__What is expected__:
Update the rows from the start through the line containing "significantly enhanced." by changing "entertainment" to "amusement" and write out those lines again, leaving everything else unchanged.

__Data listing__:
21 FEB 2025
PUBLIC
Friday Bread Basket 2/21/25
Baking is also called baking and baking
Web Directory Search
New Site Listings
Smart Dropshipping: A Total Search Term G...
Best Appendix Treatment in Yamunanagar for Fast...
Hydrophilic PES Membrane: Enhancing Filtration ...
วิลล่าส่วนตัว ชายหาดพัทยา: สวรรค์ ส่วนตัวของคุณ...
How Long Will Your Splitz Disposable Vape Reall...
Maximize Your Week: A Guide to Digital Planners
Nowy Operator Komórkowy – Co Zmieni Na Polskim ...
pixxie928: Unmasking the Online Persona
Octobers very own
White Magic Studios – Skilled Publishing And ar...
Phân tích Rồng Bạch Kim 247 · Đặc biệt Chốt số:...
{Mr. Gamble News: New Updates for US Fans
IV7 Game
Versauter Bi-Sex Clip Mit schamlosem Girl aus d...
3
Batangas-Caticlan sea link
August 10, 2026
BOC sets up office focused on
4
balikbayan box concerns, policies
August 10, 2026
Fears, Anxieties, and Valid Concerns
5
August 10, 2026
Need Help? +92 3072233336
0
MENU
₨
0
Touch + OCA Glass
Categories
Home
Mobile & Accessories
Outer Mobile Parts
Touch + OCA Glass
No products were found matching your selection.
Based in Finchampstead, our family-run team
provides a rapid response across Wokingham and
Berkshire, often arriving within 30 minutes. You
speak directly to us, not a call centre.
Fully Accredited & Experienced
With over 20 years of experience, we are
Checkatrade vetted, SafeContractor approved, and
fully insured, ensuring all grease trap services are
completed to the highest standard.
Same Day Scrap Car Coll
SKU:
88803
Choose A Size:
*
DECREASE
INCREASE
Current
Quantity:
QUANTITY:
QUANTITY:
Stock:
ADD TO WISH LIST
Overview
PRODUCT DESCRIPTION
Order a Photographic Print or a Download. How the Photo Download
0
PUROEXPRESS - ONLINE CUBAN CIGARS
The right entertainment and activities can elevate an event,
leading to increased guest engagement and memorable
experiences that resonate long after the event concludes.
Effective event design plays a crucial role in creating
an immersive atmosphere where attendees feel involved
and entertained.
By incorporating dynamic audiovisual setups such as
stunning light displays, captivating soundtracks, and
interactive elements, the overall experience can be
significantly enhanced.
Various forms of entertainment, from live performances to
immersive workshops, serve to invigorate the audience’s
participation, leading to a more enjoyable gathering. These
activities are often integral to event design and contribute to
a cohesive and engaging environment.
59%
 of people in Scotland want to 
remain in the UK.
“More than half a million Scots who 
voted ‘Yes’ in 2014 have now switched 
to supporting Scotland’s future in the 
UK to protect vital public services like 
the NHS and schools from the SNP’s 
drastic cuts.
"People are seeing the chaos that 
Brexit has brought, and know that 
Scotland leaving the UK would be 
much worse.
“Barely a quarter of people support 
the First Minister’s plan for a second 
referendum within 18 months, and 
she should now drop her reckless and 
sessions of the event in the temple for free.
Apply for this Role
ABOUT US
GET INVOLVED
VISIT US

__Solution to this problem__:
21 FEB 2025
PUBLIC
Friday Bread Basket 2/21/25
Baking is also called baking and baking
Web Directory Search
New Site Listings
Smart Dropshipping: A Total Search Term G...
Best Appendix Treatment in Yamunanagar for Fast...
Hydrophilic PES Membrane: Enhancing Filtration ...
วิลล่าส่วนตัว ชายหาดพัทยา: สวรรค์ ส่วนตัวของคุณ...
How Long Will Your Splitz Disposable Vape Reall...
Maximize Your Week: A Guide to Digital Planners
Nowy Operator Komórkowy – Co Zmieni Na Polskim ...
pixxie928: Unmasking the Online Persona
Octobers very own
White Magic Studios – Skilled Publishing And ar...
Phân tích Rồng Bạch Kim 247 · Đặc biệt Chốt số:...
{Mr. Gamble News: New Updates for US Fans
IV7 Game
Versauter Bi-Sex Clip Mit schamlosem Girl aus d...
3
Batangas-Caticlan sea link
August 10, 2026
BOC sets up office focused on
4
balikbayan box concerns, policies
August 10, 2026
Fears, Anxieties, and Valid Concerns
5
August 10, 2026
Need Help? +92 3072233336
0
MENU
₨
0
Touch + OCA Glass
Categories
Home
Mobile & Accessories
Outer Mobile Parts
Touch + OCA Glass
No products were found matching your selection.
Based in Finchampstead, our family-run team
provides a rapid response across Wokingham and
Berkshire, often arriving within 30 minutes. You
speak directly to us, not a call centre.
Fully Accredited & Experienced
With over 20 years of experience, we are
Checkatrade vetted, SafeContractor approved, and
fully insured, ensuring all grease trap services are
completed to the highest standard.
Same Day Scrap Car Coll
SKU:
88803
Choose A Size:
*
DECREASE
INCREASE
Current
Quantity:
QUANTITY:
QUANTITY:
Stock:
ADD TO WISH LIST
Overview
PRODUCT DESCRIPTION
Order a Photographic Print or a Download. How the Photo Download
0
PUROEXPRESS - ONLINE CUBAN CIGARS
The right amusement and activities can elevate an event,
leading to increased guest engagement and memorable
experiences that resonate long after the event concludes.
Effective event design plays a crucial role in creating
an immersive atmosphere where attendees feel involved
and entertained.
By incorporating dynamic audiovisual setups such as
stunning light displays, captivating soundtracks, and
interactive elements, the overall experience can be
significantly enhanced.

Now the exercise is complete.